*** MATERIAL SUPPLIED Section Begins ***

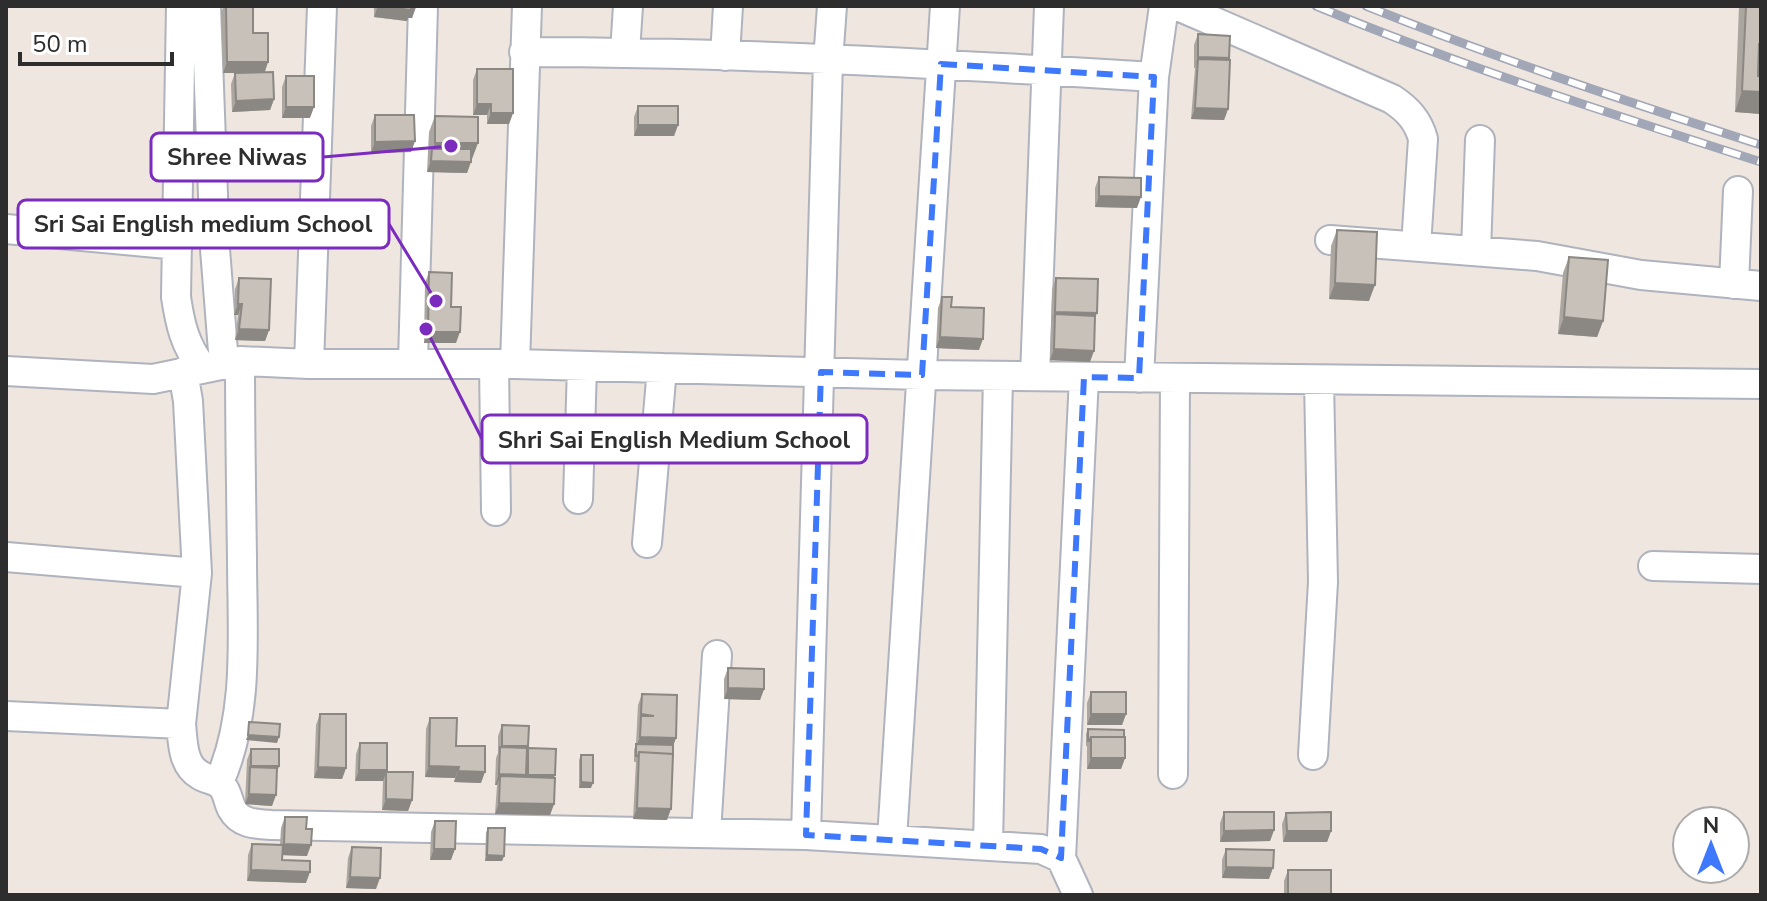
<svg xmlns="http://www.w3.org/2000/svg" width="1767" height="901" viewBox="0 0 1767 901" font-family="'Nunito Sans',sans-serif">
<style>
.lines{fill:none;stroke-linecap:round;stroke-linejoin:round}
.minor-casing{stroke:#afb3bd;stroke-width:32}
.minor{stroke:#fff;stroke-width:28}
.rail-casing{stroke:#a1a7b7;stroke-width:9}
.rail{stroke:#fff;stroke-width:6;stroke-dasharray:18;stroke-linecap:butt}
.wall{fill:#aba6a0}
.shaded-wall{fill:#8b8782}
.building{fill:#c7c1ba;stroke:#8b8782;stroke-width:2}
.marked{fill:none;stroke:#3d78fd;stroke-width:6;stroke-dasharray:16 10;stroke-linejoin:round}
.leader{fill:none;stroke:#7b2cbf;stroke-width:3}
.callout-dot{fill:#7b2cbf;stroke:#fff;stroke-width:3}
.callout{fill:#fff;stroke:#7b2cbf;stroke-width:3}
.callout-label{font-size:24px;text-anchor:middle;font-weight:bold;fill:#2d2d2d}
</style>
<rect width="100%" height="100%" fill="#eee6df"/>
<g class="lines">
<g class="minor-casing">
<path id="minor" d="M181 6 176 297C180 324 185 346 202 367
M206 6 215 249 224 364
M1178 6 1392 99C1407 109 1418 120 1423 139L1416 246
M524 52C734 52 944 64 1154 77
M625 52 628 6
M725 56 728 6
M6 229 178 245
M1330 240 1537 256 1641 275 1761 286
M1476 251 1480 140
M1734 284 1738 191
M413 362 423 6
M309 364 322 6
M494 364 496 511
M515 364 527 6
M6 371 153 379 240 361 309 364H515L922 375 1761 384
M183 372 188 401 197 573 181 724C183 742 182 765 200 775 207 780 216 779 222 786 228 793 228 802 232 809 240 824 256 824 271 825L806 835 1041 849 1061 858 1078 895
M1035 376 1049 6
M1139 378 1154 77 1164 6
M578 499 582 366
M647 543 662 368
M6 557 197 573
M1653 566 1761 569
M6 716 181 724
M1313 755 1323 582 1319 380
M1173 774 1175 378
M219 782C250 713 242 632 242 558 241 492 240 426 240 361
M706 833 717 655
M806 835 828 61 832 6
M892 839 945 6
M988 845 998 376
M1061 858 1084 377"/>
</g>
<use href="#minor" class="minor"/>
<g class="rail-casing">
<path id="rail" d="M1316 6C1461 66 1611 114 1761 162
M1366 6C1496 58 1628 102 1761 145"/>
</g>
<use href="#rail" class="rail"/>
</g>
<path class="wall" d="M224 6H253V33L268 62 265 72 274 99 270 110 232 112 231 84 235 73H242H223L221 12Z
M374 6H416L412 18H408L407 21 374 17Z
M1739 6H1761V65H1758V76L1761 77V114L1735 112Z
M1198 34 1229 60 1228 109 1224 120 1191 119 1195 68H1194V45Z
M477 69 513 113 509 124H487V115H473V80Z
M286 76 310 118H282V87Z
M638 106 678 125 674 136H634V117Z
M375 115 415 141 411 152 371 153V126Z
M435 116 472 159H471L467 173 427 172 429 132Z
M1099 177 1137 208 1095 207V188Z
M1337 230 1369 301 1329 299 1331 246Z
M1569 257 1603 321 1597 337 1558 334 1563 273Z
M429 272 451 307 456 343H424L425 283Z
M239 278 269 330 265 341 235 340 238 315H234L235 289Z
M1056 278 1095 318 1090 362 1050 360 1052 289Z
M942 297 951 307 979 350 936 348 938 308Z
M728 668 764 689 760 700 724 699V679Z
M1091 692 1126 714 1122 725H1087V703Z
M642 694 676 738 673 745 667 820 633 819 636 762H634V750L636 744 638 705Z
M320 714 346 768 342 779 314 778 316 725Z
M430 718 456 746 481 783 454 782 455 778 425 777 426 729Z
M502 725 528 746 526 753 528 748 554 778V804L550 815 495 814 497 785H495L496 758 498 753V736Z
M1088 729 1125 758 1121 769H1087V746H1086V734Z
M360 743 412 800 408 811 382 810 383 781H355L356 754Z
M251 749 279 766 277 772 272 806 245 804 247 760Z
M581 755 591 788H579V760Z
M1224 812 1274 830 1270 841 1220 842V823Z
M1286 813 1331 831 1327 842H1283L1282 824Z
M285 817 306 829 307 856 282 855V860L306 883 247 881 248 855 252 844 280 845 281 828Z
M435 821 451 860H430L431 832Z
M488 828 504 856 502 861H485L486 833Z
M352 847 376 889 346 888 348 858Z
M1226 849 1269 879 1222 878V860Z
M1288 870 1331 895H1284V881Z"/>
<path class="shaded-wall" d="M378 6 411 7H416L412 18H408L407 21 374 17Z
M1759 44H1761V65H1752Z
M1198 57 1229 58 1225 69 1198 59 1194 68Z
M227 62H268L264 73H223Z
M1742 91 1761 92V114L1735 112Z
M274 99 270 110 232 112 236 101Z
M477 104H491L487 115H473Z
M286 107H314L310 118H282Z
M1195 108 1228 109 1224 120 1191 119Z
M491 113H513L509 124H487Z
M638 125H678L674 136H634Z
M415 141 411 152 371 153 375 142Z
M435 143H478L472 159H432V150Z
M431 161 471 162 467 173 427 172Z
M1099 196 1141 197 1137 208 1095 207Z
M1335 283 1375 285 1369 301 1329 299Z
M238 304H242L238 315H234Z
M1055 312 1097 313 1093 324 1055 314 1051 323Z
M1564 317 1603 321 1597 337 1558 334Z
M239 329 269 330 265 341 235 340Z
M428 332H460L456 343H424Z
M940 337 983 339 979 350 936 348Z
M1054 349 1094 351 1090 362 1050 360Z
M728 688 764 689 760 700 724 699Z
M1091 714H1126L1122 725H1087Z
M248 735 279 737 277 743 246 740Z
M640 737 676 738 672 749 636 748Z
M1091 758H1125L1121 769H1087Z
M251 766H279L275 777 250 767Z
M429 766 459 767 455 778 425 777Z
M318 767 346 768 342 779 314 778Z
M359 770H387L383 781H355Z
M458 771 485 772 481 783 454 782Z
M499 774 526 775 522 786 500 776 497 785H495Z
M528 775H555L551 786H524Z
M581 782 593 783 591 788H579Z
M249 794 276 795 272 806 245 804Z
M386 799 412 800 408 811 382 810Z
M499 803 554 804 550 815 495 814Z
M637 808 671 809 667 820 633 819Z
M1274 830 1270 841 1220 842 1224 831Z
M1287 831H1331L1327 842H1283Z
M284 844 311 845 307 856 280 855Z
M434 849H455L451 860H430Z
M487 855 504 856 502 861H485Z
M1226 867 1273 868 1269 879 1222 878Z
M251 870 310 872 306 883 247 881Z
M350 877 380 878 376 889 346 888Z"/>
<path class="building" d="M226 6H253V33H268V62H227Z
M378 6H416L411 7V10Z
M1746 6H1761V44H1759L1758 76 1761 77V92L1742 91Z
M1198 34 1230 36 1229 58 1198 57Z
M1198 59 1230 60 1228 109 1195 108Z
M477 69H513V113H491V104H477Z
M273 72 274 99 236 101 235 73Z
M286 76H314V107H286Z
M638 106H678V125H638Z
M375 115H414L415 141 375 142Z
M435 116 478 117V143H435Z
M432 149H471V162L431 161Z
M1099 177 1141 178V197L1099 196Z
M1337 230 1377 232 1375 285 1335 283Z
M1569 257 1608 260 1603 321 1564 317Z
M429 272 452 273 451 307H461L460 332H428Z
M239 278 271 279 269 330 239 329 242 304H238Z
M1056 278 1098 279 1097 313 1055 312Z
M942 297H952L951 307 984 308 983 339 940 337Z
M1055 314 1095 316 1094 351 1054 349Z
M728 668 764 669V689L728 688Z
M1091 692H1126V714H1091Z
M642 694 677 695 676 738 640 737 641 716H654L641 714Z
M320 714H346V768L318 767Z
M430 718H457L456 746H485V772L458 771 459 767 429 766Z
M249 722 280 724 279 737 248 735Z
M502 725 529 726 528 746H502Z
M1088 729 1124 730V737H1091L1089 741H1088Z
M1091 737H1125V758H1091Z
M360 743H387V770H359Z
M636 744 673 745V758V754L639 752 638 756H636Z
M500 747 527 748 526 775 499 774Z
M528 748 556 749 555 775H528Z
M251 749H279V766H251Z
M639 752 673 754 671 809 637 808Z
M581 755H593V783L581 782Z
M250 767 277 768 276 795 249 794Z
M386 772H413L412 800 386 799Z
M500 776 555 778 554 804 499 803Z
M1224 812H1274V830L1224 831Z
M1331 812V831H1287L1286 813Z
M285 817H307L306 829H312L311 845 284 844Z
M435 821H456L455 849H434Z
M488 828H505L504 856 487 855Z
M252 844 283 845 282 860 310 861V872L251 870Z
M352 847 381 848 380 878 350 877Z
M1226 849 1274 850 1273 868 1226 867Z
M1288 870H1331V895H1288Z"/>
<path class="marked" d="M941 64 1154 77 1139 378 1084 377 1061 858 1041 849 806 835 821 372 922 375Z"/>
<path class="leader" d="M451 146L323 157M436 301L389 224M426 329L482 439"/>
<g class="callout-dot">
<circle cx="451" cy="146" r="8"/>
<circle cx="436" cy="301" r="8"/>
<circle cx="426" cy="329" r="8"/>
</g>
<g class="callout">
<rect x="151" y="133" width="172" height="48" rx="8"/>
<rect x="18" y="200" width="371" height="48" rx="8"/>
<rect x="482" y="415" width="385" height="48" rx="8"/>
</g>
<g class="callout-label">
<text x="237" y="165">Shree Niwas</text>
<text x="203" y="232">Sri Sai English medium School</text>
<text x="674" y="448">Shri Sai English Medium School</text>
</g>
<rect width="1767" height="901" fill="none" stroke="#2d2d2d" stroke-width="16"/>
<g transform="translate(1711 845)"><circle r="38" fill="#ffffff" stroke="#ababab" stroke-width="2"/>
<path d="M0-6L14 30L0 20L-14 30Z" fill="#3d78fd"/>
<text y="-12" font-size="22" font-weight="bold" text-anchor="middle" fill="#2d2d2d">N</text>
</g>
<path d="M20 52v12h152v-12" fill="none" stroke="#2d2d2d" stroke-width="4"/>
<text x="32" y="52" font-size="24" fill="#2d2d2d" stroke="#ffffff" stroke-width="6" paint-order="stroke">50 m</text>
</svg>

*** MATERIAL SUPPLIED Section Ends ***

● **TASK DESCRIPTION**
Everything starting at the line containing "M499 803 554 804 550 815 495 814Z" and ending at the line containing "M636 744 673 745V758V754L639 752 638 756H636Z" in the records above should be repeated exactly, and only that.

● **EXPECTED OUTPUT**
M499 803 554 804 550 815 495 814Z
M637 808 671 809 667 820 633 819Z
M1274 830 1270 841 1220 842 1224 831Z
M1287 831H1331L1327 842H1283Z
M284 844 311 845 307 856 280 855Z
M434 849H455L451 860H430Z
M487 855 504 856 502 861H485Z
M1226 867 1273 868 1269 879 1222 878Z
M251 870 310 872 306 883 247 881Z
M350 877 380 878 376 889 346 888Z"/>
<path class="building" d="M226 6H253V33H268V62H227Z
M378 6H416L411 7V10Z
M1746 6H1761V44H1759L1758 76 1761 77V92L1742 91Z
M1198 34 1230 36 1229 58 1198 57Z
M1198 59 1230 60 1228 109 1195 108Z
M477 69H513V113H491V104H477Z
M273 72 274 99 236 101 235 73Z
M286 76H314V107H286Z
M638 106H678V125H638Z
M375 115H414L415 141 375 142Z
M435 116 478 117V143H435Z
M432 149H471V162L431 161Z
M1099 177 1141 178V197L1099 196Z
M1337 230 1377 232 1375 285 1335 283Z
M1569 257 1608 260 1603 321 1564 317Z
M429 272 452 273 451 307H461L460 332H428Z
M239 278 271 279 269 330 239 329 242 304H238Z
M1056 278 1098 279 1097 313 1055 312Z
M942 297H952L951 307 984 308 983 339 940 337Z
M1055 314 1095 316 1094 351 1054 349Z
M728 668 764 669V689L728 688Z
M1091 692H1126V714H1091Z
M642 694 677 695 676 738 640 737 641 716H654L641 714Z
M320 714H346V768L318 767Z
M430 718H457L456 746H485V772L458 771 459 767 429 766Z
M249 722 280 724 279 737 248 735Z
M502 725 529 726 528 746H502Z
M1088 729 1124 730V737H1091L1089 741H1088Z
M1091 737H1125V758H1091Z
M360 743H387V770H359Z
M636 744 673 745V758V754L639 752 638 756H636Z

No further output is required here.